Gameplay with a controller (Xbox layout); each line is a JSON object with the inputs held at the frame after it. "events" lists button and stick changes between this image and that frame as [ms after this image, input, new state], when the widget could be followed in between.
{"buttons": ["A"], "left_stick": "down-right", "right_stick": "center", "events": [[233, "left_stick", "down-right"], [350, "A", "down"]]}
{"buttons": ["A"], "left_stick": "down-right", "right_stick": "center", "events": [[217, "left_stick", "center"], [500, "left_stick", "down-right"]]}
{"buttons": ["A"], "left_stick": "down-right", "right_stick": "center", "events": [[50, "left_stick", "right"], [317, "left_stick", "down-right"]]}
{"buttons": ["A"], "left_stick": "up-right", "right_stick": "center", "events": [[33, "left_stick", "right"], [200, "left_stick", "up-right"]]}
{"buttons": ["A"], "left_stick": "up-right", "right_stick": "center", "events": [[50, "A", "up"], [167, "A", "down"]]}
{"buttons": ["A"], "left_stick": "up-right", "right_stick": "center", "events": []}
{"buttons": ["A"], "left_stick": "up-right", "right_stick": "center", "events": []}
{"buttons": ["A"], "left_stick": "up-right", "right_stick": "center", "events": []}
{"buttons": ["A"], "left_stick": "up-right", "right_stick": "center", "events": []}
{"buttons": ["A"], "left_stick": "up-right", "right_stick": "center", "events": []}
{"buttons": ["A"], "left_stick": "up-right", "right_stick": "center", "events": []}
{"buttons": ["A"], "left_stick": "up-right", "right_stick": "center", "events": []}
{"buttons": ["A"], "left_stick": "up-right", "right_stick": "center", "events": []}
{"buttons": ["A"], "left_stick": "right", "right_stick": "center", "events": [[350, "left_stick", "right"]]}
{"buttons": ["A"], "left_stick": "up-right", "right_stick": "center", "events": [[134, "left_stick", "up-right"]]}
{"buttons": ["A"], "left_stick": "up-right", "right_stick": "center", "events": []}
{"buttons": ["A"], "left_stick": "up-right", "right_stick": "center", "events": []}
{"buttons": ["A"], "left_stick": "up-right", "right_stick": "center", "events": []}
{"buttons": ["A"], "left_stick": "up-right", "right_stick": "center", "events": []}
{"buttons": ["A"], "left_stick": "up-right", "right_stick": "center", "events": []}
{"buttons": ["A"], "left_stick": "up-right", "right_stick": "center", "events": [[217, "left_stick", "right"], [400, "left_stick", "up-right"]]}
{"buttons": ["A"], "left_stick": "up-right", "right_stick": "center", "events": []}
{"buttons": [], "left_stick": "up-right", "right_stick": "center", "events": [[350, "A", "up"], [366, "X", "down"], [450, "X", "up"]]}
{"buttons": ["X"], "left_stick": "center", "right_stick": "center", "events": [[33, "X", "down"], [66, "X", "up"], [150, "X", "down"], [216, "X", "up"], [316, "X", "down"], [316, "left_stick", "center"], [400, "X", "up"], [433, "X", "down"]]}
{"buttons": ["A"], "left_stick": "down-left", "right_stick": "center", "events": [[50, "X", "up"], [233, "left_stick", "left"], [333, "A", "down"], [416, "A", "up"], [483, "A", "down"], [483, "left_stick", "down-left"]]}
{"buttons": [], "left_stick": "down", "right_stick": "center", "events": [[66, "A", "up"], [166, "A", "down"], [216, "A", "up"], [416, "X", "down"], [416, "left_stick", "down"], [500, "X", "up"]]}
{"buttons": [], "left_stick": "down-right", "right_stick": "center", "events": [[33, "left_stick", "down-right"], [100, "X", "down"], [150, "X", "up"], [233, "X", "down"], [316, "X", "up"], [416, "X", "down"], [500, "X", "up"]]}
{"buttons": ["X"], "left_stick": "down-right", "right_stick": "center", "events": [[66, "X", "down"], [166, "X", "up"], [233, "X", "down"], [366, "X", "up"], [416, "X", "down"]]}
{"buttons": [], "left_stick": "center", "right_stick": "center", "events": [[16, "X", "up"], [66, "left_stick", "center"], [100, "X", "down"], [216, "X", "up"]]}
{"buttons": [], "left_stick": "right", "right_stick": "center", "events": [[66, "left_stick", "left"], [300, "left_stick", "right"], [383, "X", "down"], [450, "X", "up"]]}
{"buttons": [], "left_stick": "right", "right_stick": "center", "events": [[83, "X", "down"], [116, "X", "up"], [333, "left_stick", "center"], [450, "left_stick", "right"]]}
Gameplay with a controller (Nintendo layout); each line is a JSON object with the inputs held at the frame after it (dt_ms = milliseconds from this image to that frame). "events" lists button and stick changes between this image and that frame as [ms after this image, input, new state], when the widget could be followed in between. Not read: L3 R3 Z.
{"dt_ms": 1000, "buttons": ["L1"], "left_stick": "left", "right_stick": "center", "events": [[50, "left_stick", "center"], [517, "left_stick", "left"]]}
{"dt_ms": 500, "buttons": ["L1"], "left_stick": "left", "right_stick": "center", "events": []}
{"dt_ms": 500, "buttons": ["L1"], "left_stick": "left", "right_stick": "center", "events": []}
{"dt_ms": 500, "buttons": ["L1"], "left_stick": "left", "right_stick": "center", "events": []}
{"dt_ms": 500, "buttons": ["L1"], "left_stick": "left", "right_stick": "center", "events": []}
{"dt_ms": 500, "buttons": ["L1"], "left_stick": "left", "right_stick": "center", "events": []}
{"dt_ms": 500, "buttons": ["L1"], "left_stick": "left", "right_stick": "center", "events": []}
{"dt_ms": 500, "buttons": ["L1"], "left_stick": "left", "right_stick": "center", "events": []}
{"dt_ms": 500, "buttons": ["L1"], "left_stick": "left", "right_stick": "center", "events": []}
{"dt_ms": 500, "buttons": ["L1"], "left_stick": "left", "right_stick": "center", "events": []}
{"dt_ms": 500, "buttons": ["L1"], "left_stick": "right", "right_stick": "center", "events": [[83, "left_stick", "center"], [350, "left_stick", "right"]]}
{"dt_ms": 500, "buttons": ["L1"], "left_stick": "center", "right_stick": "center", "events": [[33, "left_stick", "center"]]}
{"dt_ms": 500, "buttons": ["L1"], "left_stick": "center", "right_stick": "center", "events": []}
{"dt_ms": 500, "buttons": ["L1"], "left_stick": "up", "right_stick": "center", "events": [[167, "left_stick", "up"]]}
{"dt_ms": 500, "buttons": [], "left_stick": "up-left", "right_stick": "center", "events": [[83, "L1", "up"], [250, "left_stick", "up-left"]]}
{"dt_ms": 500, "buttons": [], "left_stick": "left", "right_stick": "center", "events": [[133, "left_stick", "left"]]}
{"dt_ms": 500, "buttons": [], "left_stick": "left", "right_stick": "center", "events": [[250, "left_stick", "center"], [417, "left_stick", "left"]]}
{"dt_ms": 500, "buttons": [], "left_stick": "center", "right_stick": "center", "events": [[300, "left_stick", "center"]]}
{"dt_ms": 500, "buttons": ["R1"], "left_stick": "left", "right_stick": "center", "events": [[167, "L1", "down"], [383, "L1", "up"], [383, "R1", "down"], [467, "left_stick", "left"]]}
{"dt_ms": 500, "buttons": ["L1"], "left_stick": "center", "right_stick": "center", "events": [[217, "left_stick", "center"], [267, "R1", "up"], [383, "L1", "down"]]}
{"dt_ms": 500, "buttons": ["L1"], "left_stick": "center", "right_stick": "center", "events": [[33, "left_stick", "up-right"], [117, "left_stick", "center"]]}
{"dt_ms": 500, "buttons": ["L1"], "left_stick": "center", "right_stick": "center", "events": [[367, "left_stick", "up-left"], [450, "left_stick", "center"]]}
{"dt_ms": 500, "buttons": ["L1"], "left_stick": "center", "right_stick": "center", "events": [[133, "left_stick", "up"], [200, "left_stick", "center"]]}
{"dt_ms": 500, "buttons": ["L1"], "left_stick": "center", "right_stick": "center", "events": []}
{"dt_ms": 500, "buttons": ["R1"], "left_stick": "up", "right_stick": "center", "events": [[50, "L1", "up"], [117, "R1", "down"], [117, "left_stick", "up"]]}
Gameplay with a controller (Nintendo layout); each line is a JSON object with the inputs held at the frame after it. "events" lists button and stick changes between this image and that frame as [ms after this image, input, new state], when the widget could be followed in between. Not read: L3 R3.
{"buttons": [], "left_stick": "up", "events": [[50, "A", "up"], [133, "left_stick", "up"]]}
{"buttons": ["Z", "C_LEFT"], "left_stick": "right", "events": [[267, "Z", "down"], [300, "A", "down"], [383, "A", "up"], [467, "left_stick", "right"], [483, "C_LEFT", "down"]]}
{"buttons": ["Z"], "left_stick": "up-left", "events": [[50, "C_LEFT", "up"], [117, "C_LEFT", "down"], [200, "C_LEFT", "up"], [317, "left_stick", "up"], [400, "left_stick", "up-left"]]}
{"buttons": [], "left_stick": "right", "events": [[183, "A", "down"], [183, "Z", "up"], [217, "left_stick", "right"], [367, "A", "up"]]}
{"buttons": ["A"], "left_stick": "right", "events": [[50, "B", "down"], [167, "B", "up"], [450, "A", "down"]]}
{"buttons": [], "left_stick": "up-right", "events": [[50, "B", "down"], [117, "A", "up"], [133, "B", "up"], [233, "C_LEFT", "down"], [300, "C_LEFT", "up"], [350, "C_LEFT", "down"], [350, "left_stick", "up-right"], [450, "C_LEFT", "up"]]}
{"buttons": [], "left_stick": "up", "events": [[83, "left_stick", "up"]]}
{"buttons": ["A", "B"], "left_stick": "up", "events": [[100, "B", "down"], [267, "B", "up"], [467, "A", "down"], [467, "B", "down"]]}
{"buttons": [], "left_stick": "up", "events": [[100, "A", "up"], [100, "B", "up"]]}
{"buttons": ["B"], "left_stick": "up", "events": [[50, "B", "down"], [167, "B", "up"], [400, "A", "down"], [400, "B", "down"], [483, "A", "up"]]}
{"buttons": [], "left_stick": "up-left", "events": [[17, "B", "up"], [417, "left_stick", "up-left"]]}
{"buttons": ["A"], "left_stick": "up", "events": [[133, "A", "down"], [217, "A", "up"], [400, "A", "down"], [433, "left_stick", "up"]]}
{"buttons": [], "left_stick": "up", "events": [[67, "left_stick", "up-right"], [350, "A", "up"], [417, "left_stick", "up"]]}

----

* **Task details**
List the lines of the entries that include "read".

* **Exercise output**
Gameplay with a controller (Nintendo layout); each line is a JSON object with the inputs held at the frame after it (dt_ms = milliseconds from this image to that frame). "events" lists button and stick changes between this image and that frame as [ms after this image, input, new state], when the widget could be followed in between. Not read: L3 R3 Z.
Gameplay with a controller (Nintendo layout); each line is a JSON object with the inputs held at the frame after it. "events" lists button and stick changes between this image and that frame as [ms after this image, input, new state], when the widget could be followed in between. Not read: L3 R3.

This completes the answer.